*** Raw data ***
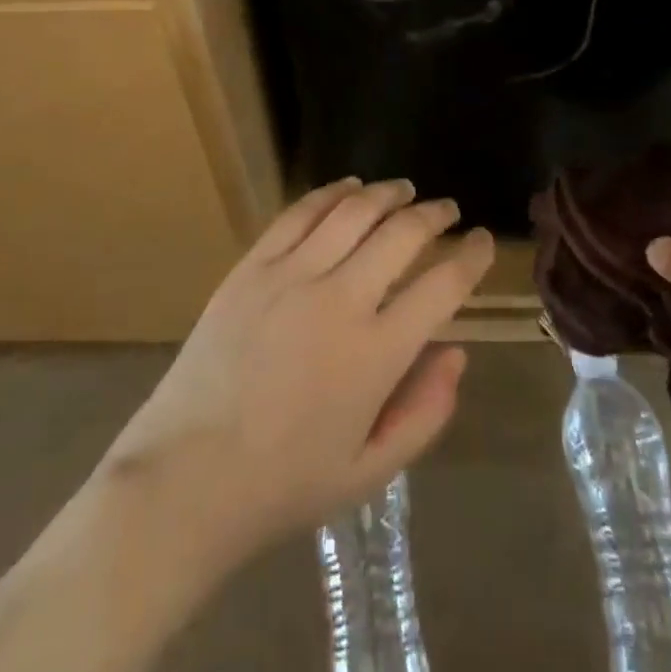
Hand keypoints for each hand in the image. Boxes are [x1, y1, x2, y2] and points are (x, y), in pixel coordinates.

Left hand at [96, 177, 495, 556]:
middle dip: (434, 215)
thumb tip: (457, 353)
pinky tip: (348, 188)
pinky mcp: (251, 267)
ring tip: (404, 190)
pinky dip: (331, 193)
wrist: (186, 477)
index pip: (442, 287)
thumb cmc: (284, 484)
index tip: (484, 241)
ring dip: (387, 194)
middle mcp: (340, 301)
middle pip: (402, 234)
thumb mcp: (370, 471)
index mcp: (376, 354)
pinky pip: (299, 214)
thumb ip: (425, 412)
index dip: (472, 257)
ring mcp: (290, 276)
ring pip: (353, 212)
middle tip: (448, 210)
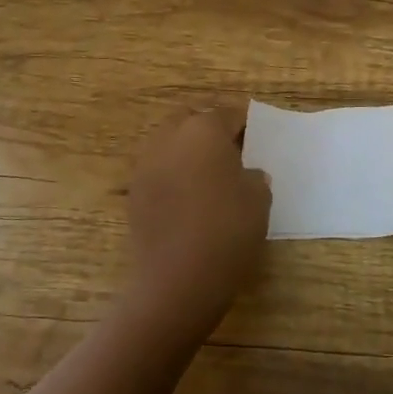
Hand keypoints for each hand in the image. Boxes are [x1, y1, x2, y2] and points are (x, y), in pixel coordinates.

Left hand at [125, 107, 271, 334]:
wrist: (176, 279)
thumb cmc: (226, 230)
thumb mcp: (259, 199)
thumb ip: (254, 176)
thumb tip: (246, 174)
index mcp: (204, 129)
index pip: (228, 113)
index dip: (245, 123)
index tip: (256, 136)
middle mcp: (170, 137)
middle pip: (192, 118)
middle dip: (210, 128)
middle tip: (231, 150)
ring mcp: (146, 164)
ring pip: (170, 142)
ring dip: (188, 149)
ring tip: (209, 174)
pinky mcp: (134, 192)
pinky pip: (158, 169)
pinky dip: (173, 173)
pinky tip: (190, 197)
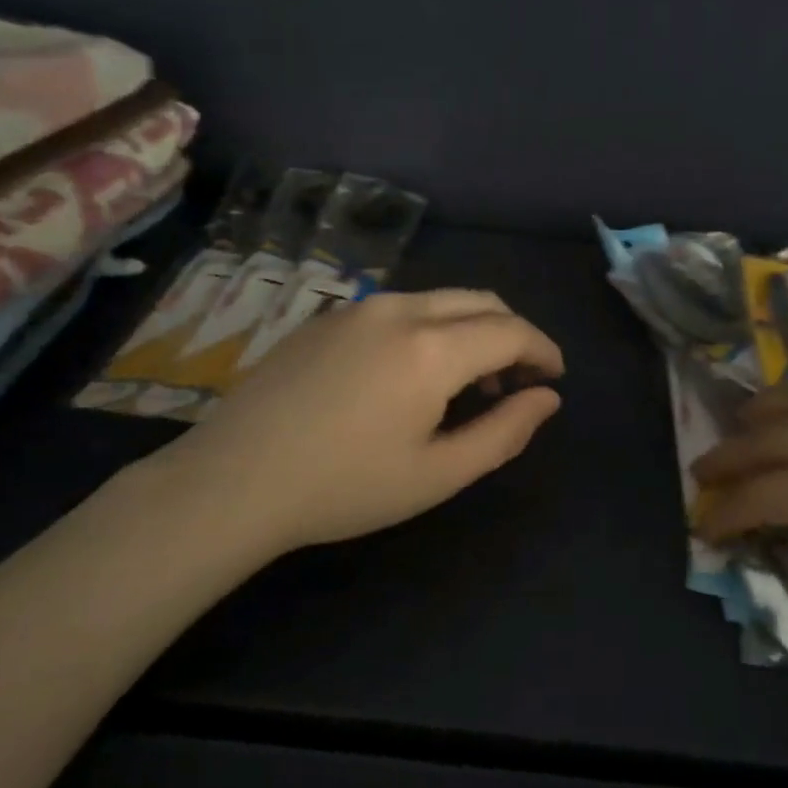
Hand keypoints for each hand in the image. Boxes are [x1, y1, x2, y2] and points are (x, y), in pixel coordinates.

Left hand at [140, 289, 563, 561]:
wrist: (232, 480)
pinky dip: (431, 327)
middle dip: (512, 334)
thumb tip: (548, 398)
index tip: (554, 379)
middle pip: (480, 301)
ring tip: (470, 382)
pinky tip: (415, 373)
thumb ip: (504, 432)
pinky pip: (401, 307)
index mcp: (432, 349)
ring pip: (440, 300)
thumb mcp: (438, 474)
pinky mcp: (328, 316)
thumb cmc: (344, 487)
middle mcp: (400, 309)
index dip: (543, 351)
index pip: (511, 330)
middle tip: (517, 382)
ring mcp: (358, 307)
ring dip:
*** End of Raw data ***
*** Raw data ***
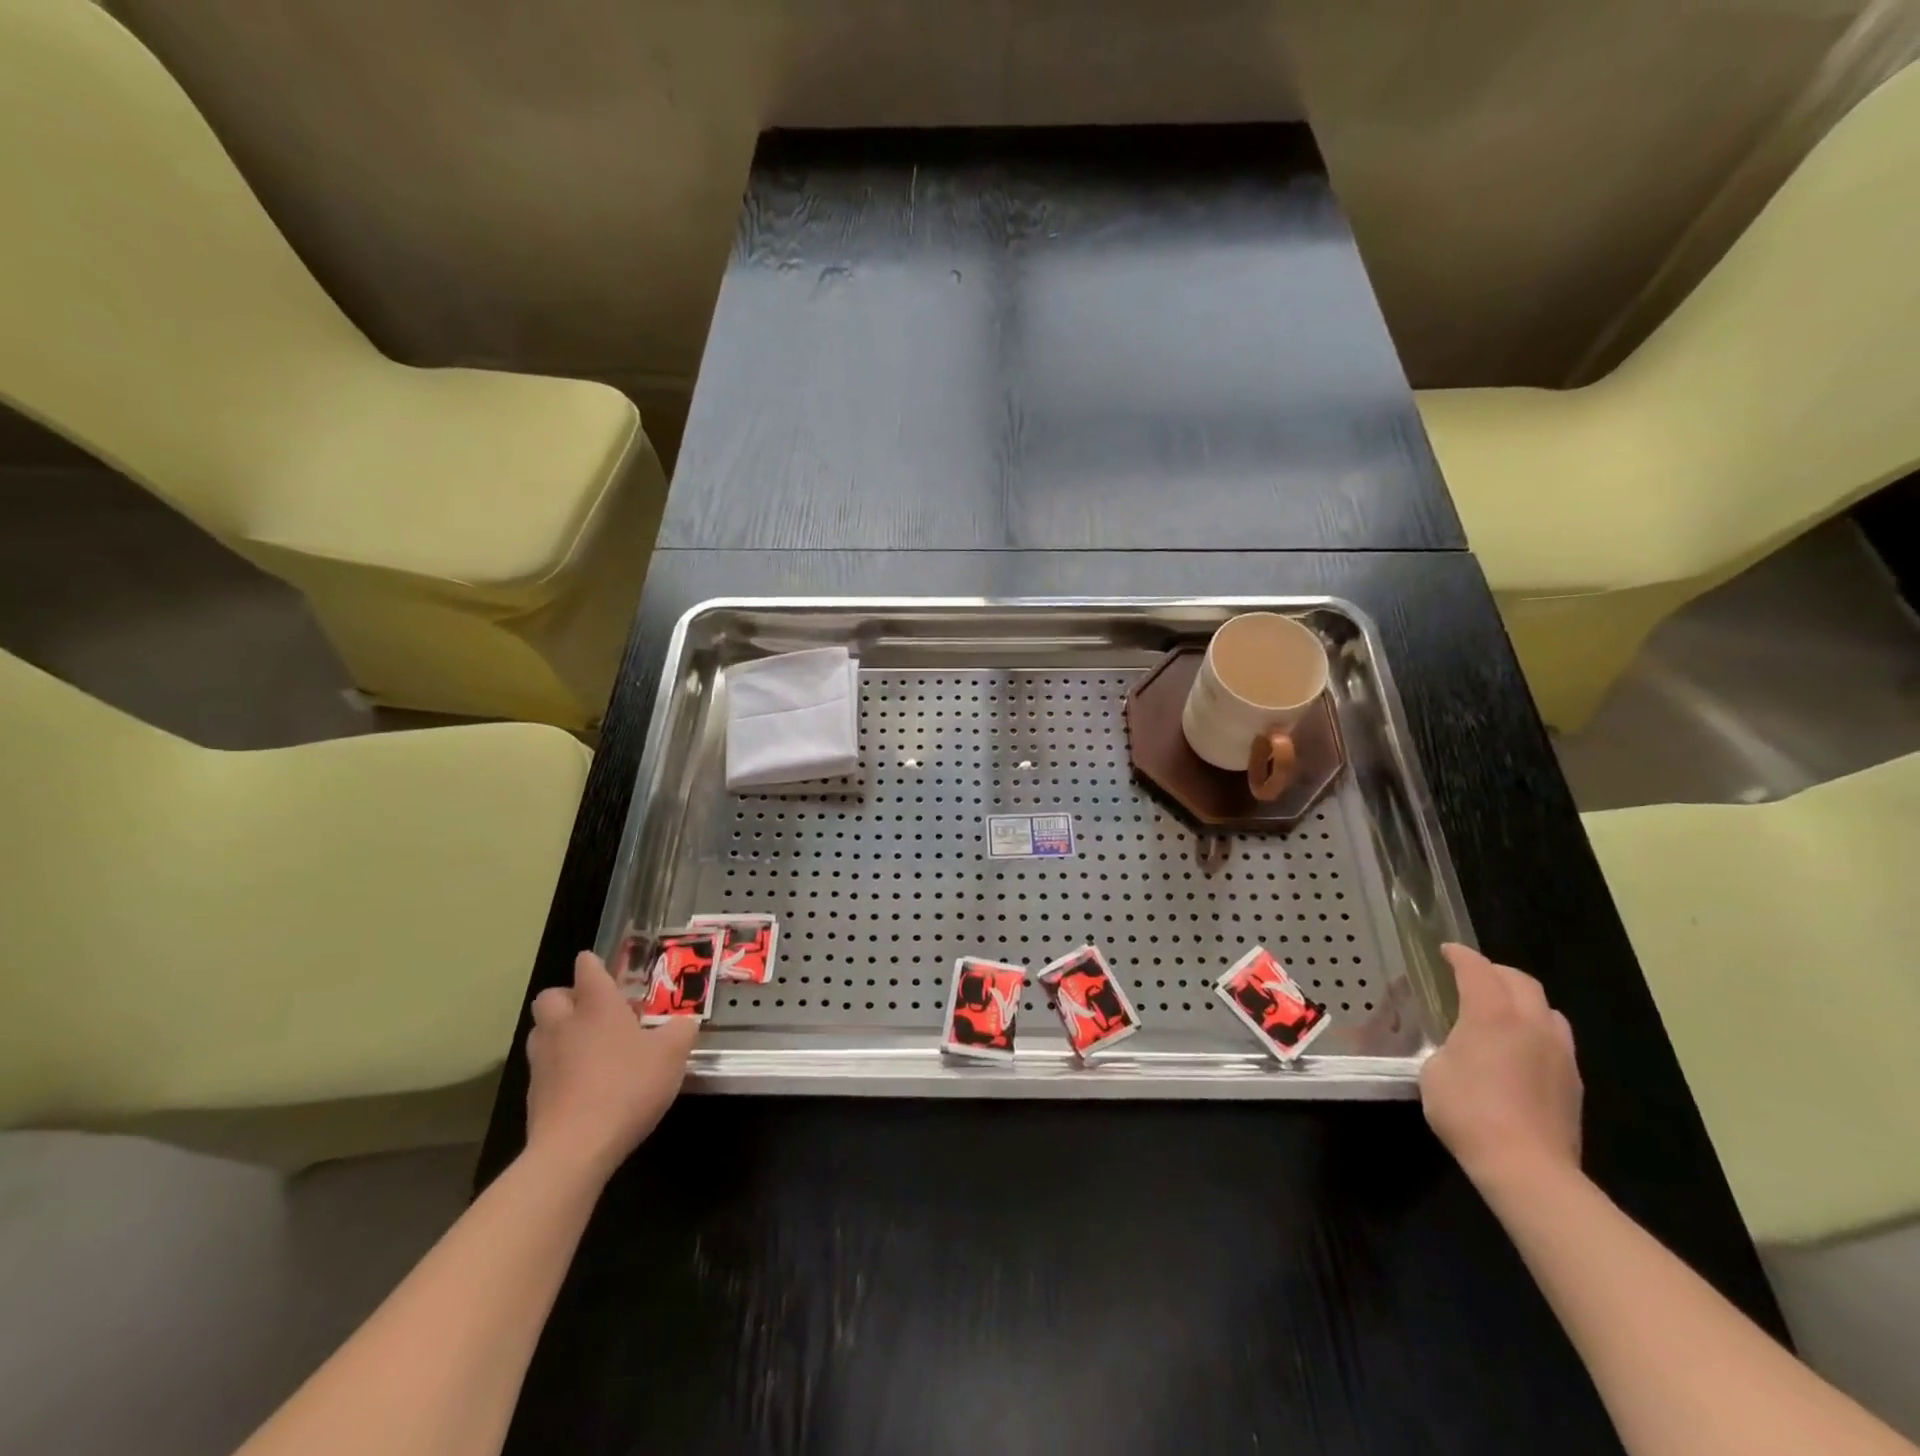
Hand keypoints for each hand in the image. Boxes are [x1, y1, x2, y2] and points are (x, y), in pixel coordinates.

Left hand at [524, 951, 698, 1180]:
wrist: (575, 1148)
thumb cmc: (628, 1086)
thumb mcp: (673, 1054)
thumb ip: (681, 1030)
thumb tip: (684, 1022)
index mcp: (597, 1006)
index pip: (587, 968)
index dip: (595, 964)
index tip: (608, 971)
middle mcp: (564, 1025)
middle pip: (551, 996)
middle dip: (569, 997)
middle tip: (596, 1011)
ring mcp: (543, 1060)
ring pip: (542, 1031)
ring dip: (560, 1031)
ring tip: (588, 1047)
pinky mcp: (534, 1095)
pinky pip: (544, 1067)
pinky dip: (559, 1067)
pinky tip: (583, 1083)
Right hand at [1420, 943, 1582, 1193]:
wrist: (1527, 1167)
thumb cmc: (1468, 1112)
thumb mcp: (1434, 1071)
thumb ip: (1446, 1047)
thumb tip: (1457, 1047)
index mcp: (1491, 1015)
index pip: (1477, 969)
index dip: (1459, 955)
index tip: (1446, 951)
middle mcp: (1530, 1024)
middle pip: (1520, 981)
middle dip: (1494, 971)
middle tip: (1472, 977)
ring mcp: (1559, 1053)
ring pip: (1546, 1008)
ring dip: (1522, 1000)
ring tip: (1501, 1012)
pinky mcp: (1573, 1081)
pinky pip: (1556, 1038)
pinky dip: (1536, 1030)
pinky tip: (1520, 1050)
*** End of Raw data ***
- _Work instruction_
The answer is the run of lines above from the line containing "pinky mcp: (251, 267)" through the line containing "index mcp: (376, 354)", copied exactly and alone.

- _Solved problem_
pinky mcp: (251, 267)
ring tip: (404, 190)
pinky dip: (331, 193)
wrist: (186, 477)
index pip: (442, 287)
thumb cmc: (284, 484)
index tip: (484, 241)
ring dip: (387, 194)
middle mcp: (340, 301)
middle pip: (402, 234)
thumb mcp: (370, 471)
index mcp: (376, 354)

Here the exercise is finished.